几秒后,多弗朗明哥哼笑了一声,然后语气奚落道:“塞万,你说你幼不幼稚。”
说归说,但还是拿起&039;全素&039;的三明治,面色如常地吃了。
见到这边有热闹可凑,特雷波尔果断把椅子往塞万这边拽了拽。
“呐,呐,塞万,你初来乍到,对我们北海的习俗了解不多吧?”
——有一说一,特雷波尔也是个厚脸皮的,她早上刚在餐厅门口呛了他一声,他居然还能没事人似的跟他搭话,还找了个风土人情的话题。
北海习俗?那确实是不知道。
不过罗西小时候跟父母定居北海,应该也算是北海人了吧?
于是塞万接茬了,承认道:“是不太了解。”
“呐,呐,在我们北海,每年九月份的第一个礼拜天是赐福节哦。凡是来到北海的外乡人,都要给出身北海的朋友或熟人送家乡的土特产。”特雷波尔充满暗示的道。
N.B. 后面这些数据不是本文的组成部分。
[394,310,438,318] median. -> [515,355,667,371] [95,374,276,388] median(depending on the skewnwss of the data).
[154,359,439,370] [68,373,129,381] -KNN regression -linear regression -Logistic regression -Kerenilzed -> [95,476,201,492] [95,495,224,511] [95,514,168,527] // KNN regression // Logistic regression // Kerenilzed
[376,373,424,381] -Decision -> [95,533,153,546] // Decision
这话题一开,别人也不说话了,安静的餐厅里,只能听见餐具和盘子偶尔接触的声音。
“哦,”塞万点点头,每个地方都有各自的习俗,就像日本的情人节女性要送别人巧克力一样,男士则要在白色情人节回礼……这地方有&039;赐福节&039;倒不奇怪。
塞万顺嘴问:“你们这儿目前是几月?”
“现在是七月份哦。”特雷波尔开心的合不拢嘴。
———现在是七月份,还有两个月,要真在船上待两个月,就算不是朋友也是点头之交了。
塞万自然听懂了他的意思,她好说话的点点头:“我记住了,我会给你们准备礼物的。”说完,她想起对方强调是特意强调是&039;家乡的土特产&039;,再想到自己的处境,便给自己的话打了个补丁:“就算两个月内回不去,我也会记得在同年补上的。”
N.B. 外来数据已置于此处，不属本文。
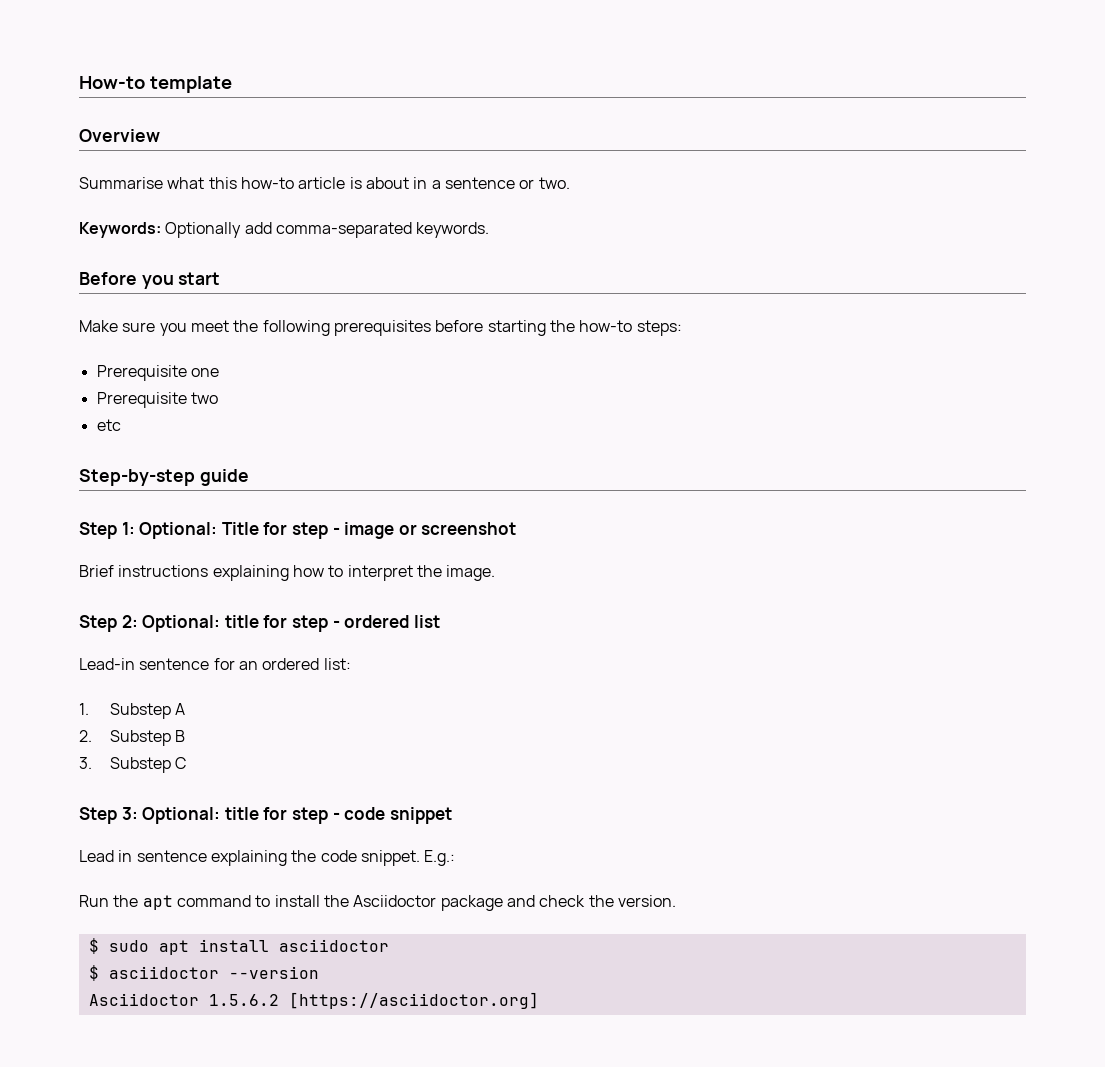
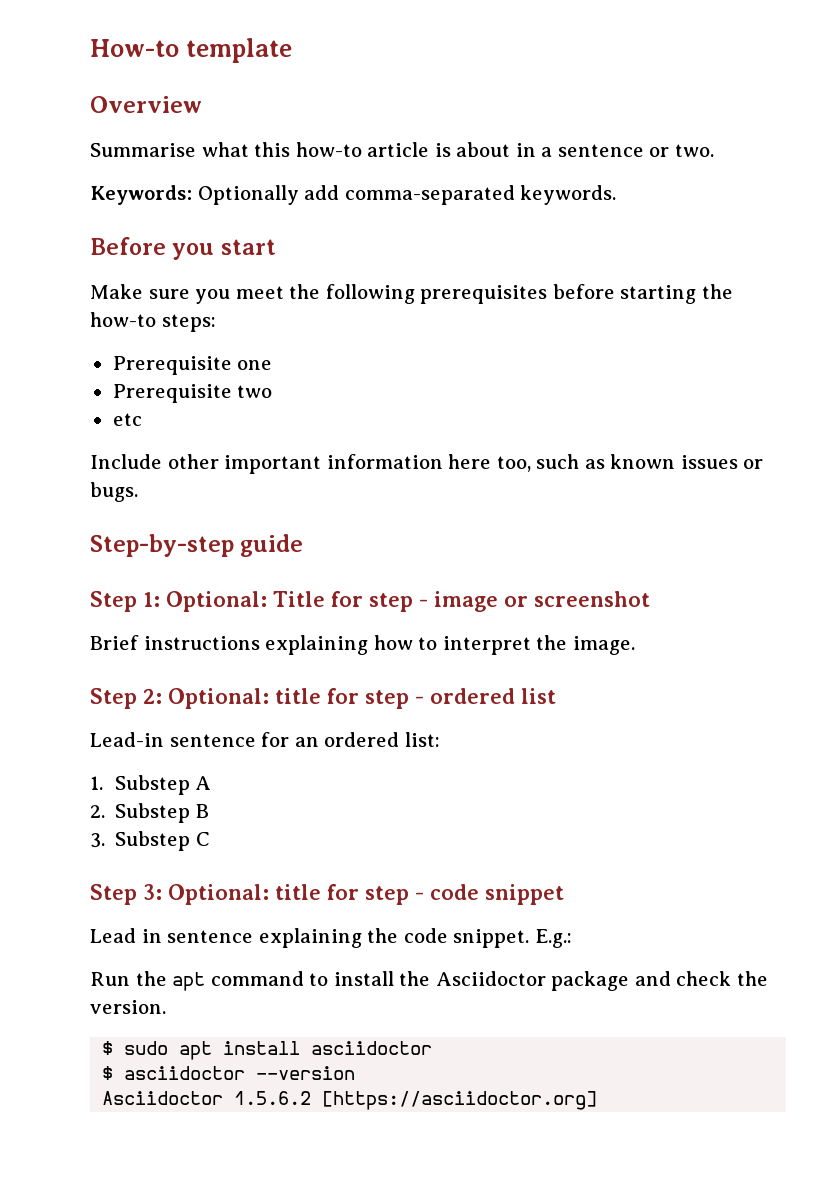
(121, 425) none -> [90,454,764,474] [90,482,138,502] // Include other important information here too, such as known issues or bugs.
买礼物倒没什么,如果真能找到办法回去的话,她在那边不缺钱,何况船上一共才这么几个人,她不愿意在这种涉及经济的礼仪问题上失礼于人。
加上之前还欠了赛尼奥尔一套衣服的人情———到时候正好顺理成章给他礼物聊表感激,顺便给他妻子露西安也备一份,礼数要做全嘛。
这么一想,有这么一个节日还不赖嘛。
食物和餐具刚被撤走,迪亚曼蒂就迈步走了过来,脸上带着一副要汇报坏消息的表情。
一开口,果然是坏消息:“多弗,斯诺今早打来电话,说之前答应的十颗恶魔果实不能如期交货了。”
多弗朗明哥的脸转过去:“恩?怎么回事?”
迪亚曼蒂对塞万的方向抬了抬下巴,后面这些话虽没说,但意思也很明显了。多弗朗明哥道:“没事,说吧。”
于是迪亚曼蒂道:“那家伙说,之前虽然答应了我们,但照今年的行情,十个亿想弄十颗果实委实有点困难,让我们去黑i市打听打听,如今就连动物系的也涨价涨的厉害,还有一些没有记录在册的未知果实,动不动就要一两亿。他呢,又不愿意失信于人,所以他就瞒着我们拿那笔钱去放贷了,想多弄点钱,不管是收购果实还是打通关系,处处都得用钱。结果没曾想,放的贷没收回来。现在他手上只有两个果实加5000万贝利———这5000万还是他拿的好处费,可以先给我们。当然了,其余欠我们的也不是不还,只说需要时间。”
“呋呋呋呋,换句话说,我们替他铲除了银鲸湾的所有竞争对手,还帮他清理了潜在危险因素,十个亿——哦,现在是九亿五千万贝利的资金还是打水漂了?”
“对,”见多弗朗明哥没有大动肝火,脸上的讽意大于怒气,迪亚曼蒂心中也有了底,添油加醋地说出自己的猜测,
“多弗,这小子绝对有钱,他是看我们初来乍到,一时半会儿也翻不过颠倒山,想空手套白狼,加上他有海军的背景,认为我们一定会吃这个哑巴亏———这会儿没准现在正在哪个岛一边享受一边背后骂我们傻瓜呢。”
“赛尼奥尔,你之前在银行工作过对吧,我记得是借贷业务部?”多弗朗明哥问,“你对这事怎么看?”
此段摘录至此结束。